Martin wants to fulfill his obligations as a doctor, university lecturer and chair as well as possible on the road: He has a smartphone and a notebook in his backpack – he calls this basic equipment “Walkoffice” (“I am walking my home-office to the British Home Office”)

with which he offers his patients a kind of tele-consultation. David Martin wants to report about his experience the Internet, on the page www.BreunionWalk.eu.
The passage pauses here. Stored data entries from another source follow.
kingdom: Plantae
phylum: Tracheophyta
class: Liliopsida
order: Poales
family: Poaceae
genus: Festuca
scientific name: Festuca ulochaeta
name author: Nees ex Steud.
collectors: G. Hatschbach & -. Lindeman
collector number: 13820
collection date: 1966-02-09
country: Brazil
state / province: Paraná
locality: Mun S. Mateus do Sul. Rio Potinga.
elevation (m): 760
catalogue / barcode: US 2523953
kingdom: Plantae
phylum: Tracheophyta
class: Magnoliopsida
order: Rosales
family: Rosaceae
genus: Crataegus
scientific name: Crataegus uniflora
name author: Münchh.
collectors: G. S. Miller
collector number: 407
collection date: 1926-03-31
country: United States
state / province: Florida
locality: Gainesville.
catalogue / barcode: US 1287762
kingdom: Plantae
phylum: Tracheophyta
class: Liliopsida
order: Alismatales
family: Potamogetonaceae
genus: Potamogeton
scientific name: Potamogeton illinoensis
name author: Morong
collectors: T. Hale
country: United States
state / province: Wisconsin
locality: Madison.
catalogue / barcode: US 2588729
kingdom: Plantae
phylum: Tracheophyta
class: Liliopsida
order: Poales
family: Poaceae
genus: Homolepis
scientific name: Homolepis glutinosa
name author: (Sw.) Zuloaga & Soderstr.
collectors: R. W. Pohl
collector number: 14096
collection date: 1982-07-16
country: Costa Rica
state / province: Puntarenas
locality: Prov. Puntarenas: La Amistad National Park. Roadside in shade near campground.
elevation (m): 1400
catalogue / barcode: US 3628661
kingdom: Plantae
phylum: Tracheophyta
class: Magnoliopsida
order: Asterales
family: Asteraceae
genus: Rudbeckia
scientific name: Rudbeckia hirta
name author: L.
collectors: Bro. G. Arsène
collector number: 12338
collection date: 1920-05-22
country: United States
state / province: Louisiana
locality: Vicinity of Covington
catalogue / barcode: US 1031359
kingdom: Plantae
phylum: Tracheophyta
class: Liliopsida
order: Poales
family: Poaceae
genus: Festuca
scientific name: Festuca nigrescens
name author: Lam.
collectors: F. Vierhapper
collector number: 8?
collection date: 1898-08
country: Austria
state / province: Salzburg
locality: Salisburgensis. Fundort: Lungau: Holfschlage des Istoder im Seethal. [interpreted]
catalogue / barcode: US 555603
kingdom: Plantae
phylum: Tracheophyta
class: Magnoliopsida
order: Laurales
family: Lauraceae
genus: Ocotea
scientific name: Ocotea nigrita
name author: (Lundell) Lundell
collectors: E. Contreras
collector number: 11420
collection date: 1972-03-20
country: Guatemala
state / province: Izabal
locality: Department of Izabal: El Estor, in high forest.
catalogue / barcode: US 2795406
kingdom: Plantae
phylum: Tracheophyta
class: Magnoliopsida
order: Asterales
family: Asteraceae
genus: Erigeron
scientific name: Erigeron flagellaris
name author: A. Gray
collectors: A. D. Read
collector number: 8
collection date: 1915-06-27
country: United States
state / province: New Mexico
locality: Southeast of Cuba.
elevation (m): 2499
Tübingen’s mayor Boris Palmer finds Martin’s action so interesting that he wants to say goodbye to him today at 11am in front of the Tübingen town hall. If you would like to join a route or start from other cities, you are welcome.


 

To person:

David Martin – not to be confused with the same Scottish MEP of the Labor Party – was born in 1973 in Vermont (USA). At the age of 7 he came with his parents to France near Vichy. When he was 14, the Martins moved to England, first to Sussex, then to Middleborough. After graduation (A-Level) Martin did a nursing internship in Germany, where he learned German and decided to study medicine in Tübingen instead of mathematics and philosophy in the UK. Martin submitted his professorial thesis in 2011 in Tübingen and since 2017 he is Professor and Chairholder at the University of Witten/Herdecke. David Martin lives with his wife Julia and son Lionel in Tübingen.